-- Série d'exercices --
(1) Pour chacune des affirmations (a), (b) et (c), dites si elle concorde avec l'extrait sur l'exposition, en répondant par oui ou par non et en citant fidèlement les mots décisifs du texte. (a) La collection de John P. Eckblad est constituée depuis 1974. (b) La collection a déjà été présentée plusieurs fois en France. (c) Le Centre historique minier propose des expositions temporaires depuis une quinzaine d'années.
(2) Veuillez recopier, dans les enregistrements, les lignes qui commencent à celle contenant « Rendered at 1500 by 1125 pixels. » et vont jusqu'à celle contenant « title Task # », ces deux lignes comprises.

== Extrait de page

La révolution industrielle regarde les artistes qui la voient

ExpositioAffiche.jpgn Au cœur du progrès, Œuvres graphiques de la collection John P. Eckblad, au Centre historique minier de Lewarde.

En quoi le point de vue d’artistes français, européens, américains sur l’industrie peut-il donner matière à réfléchir sur un monde qui ne leur est pas forcément familier ?
Dans les expositions temporaires que le Centre historique minier propose depuis une quinzaine d’années, il n’est pas rare que l’art vienne en appui des propos scientifiques et des collections du musée. L’intérêt de la collection de John P. Eckblad répond à cette ouverture. L’équipe du centre a eu dernièrement la chance de découvrir les œuvres graphiques de ce collectionneur américain, puis de le rencontrer avec son épouse Susan. La thématique clairement établie de l’industrie, le choix d’artistes européens et américains, la qualité à la fois esthétique et documentaire caractérisent cette remarquable collection constituée depuis 1974. Il est apparu « incontournable » aux yeux des responsables du musée de la présenter pour la première fois en France sur un site industriel.

====
== Enregistrements fournis

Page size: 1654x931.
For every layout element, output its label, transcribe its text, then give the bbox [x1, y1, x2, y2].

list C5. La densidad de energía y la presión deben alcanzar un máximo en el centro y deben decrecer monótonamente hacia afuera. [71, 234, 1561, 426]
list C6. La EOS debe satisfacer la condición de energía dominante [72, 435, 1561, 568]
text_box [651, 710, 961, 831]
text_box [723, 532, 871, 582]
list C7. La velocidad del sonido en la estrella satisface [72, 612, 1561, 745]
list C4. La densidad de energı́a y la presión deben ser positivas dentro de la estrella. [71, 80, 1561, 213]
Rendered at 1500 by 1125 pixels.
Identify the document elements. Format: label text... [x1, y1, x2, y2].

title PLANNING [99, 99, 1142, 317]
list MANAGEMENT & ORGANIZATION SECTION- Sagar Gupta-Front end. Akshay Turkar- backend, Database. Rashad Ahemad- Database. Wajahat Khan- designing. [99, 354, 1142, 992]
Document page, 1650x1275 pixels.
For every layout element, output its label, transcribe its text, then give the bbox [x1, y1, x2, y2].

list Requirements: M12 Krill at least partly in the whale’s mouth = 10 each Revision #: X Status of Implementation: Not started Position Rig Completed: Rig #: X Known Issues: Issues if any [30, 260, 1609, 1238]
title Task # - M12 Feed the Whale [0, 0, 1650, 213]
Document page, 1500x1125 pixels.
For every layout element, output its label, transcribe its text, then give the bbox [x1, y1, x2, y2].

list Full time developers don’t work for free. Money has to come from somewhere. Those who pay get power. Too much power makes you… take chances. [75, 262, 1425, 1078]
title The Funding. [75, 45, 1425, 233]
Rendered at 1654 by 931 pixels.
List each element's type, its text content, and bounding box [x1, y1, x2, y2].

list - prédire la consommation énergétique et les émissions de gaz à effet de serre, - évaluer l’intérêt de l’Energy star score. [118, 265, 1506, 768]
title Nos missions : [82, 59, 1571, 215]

====

-- Réponses par consigne --
(1)
(a) Oui : « cette remarquable collection constituée depuis 1974 ».
(b) Non : « de la présenter pour la première fois en France sur un site industriel ».
(c) Oui : « Dans les expositions temporaires que le Centre historique minier propose depuis une quinzaine d’années ».

(2)
Rendered at 1500 by 1125 pixels.
Identify the document elements. Format: label text... [x1, y1, x2, y2].

title PLANNING [99, 99, 1142, 317]
list MANAGEMENT & ORGANIZATION SECTION- Sagar Gupta-Front end. Akshay Turkar- backend, Database. Rashad Ahemad- Database. Wajahat Khan- designing. [99, 354, 1142, 992]
Document page, 1650x1275 pixels.
For every layout element, output its label, transcribe its text, then give the bbox [x1, y1, x2, y2].

list Requirements: M12 Krill at least partly in the whale’s mouth = 10 each Revision #: X Status of Implementation: Not started Position Rig Completed: Rig #: X Known Issues: Issues if any [30, 260, 1609, 1238]
title Task # - M12 Feed the Whale [0, 0, 1650, 213]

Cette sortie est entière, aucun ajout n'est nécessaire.